Die Geschichte geht fast ohne zeitlich großen Unterschied da weiter, wo man in Band eins aufgehört hatte. Daher ist der Einstieg leicht und man kommt durch die kurzen und knappen Informationen auch gut wieder in die Geschichte rein. Vor allem ist hier die Betonung auf kurz und knapp. Ich habe schon oft erlebt, dass die Informationen länger sind als die Story, die danach kam (gefühlt).
Da die Geschichte genau nach meinem Geschmack ist, war es für mich von Anfang an spannend. Diese Spannung hat sich bis zum Ende des Buches durchgezogen. Es gab eigentlich keinen einzigen Moment, wo ich mich gelangweilt hätte.

Der Titel sagt hier eigentlich alles, was man wissen muss und hat somit den Inhalt gut erwischt. In diesem Band geht es vor allem darum, dass mehr und mehr Morde an den Monstern passieren. Als während eines Turniers ein Mitstreiter ermordet wird, geht Lila der Spur nach. Was sie herausfindet, werde ich hier jetzt nicht sagen, sonst verrate ich Euch ja noch das Ende ;)
Sagen wir es mal so: Ich hatte es ab und an Mal vermutet, aber nie wirklich gedacht, dass es wirklich so ist.
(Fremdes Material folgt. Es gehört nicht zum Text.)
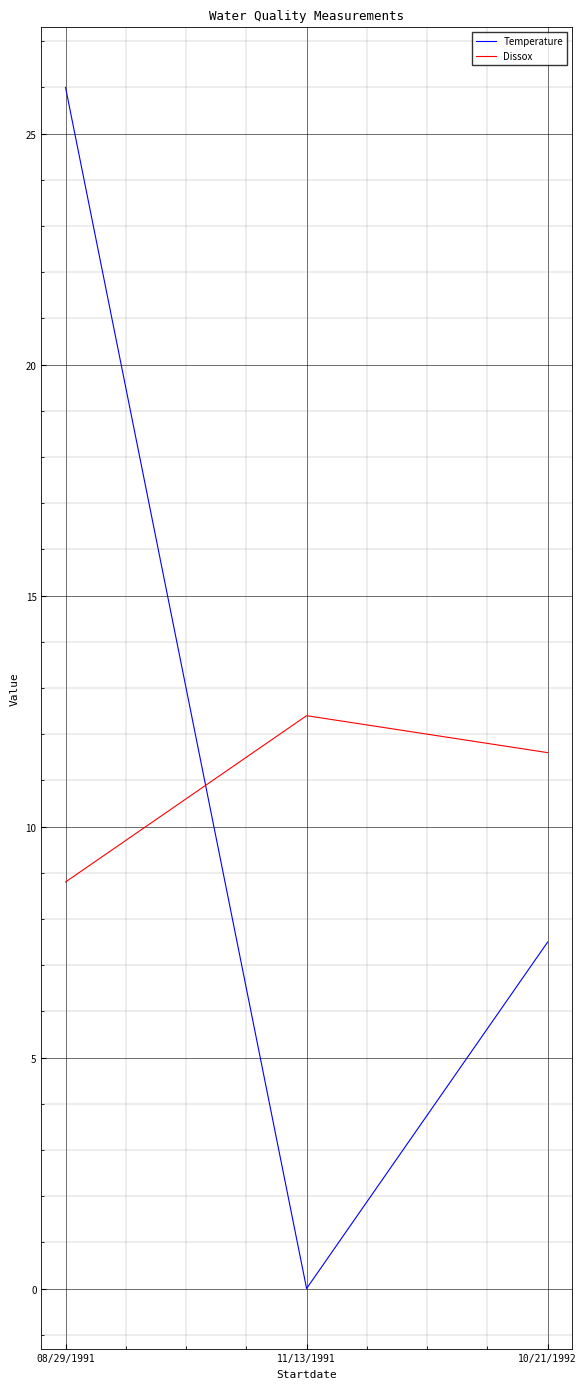

Count the number of data series in this chart.

2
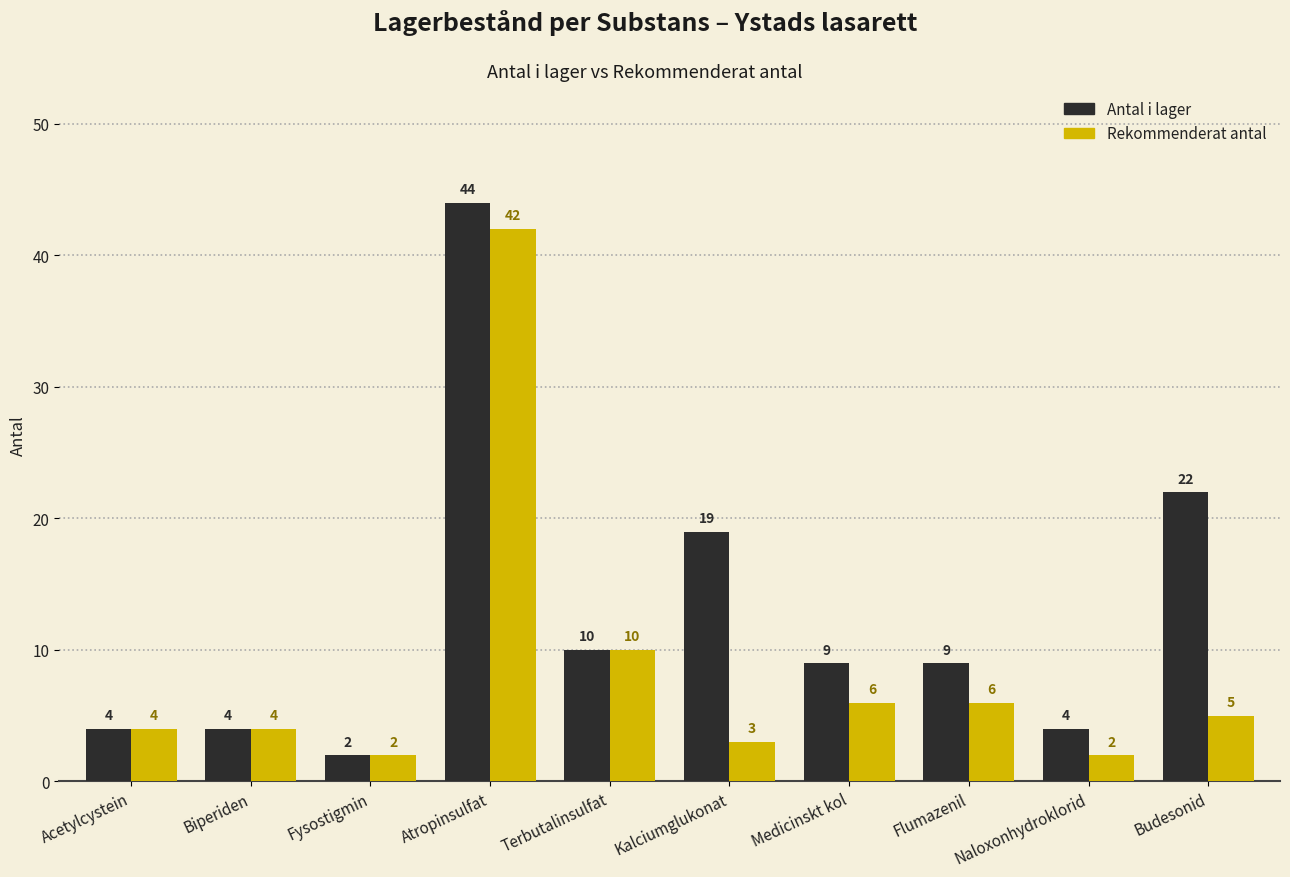

How many bars are there in each group?

2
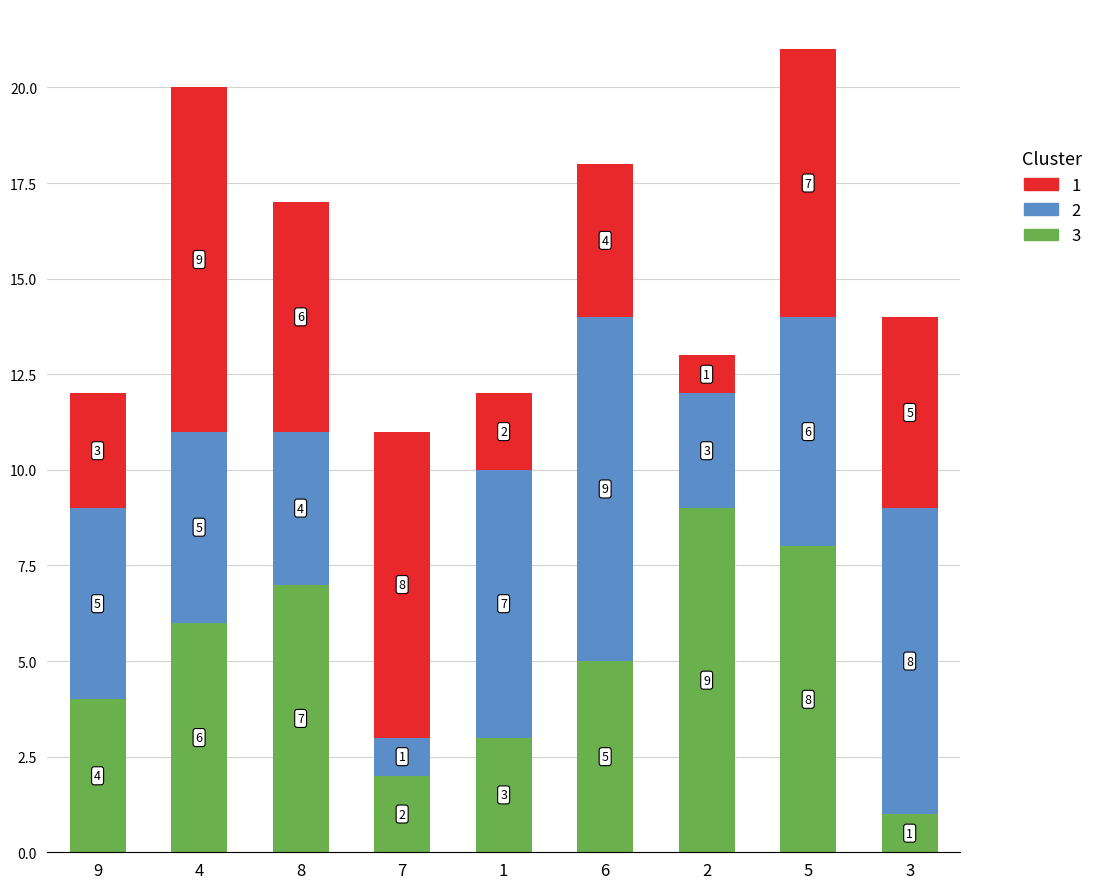

What is the total value across all series at 9?

12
Anders ausgedrückt: Ein Jugendbuch, dass mal nicht vorausschauend ist, ist mal wirklich eine tolle Abwechslung!
In diesem Band erfährt man zudem mehr über Lilas Mutter und die Vergangenheit der Familien (nicht viel aber immerhin etwas).

Generell finde ich Lila sehr sympathisch und ich mag es in ihrer Sicht die Dinge zu lesen. Sie ist witzig und ist nicht gleich eingeschnappt, wenn etwas passiert was ihr nicht gefällt. Sie ist eine schlaue Person, die gut auch Sachen alleine erledigen kann. Von sich behauptet sie zwar, dass sie kein gutes Mädchen wäre, was meiner Meinung nicht stimmt. Natürlich ist sie eine Diebin und hat auch so ihre Macken aber das macht sie eigentlich nur … menschlich.

Die Autorin schafft es auch in diesem Band alles lebendig wirken zu lassen und jeder einzelnen Person eine Seele einzuhauchen, ist, egal wie kurz sie auch vorkommt. So habe ich das Buch nicht gelesen, sondern hatte eher das Gefühl, ich würde einen sehr guten Film sehen.

Fazit:

Ein zweiter Band, der mich vollkommen überzeugen konnte! Ich bin hin und weg und kann nur betonen, wie sehr ich mich jetzt schon auf den dritten Band freue! Es hat alles, was ich mir an einem Buch wünsche: Spannung, Witz, eine Liebesgeschichte sie sich eher im Hintergrund entwickelt, eine gute Geschichte/Idee und vor allem eine Hauptperson, die nicht langweilig ist (oder unsympathisch).

Ich kann allen, die die Reihe noch nicht begonnen haben, es ans Herz legen es anzufangen!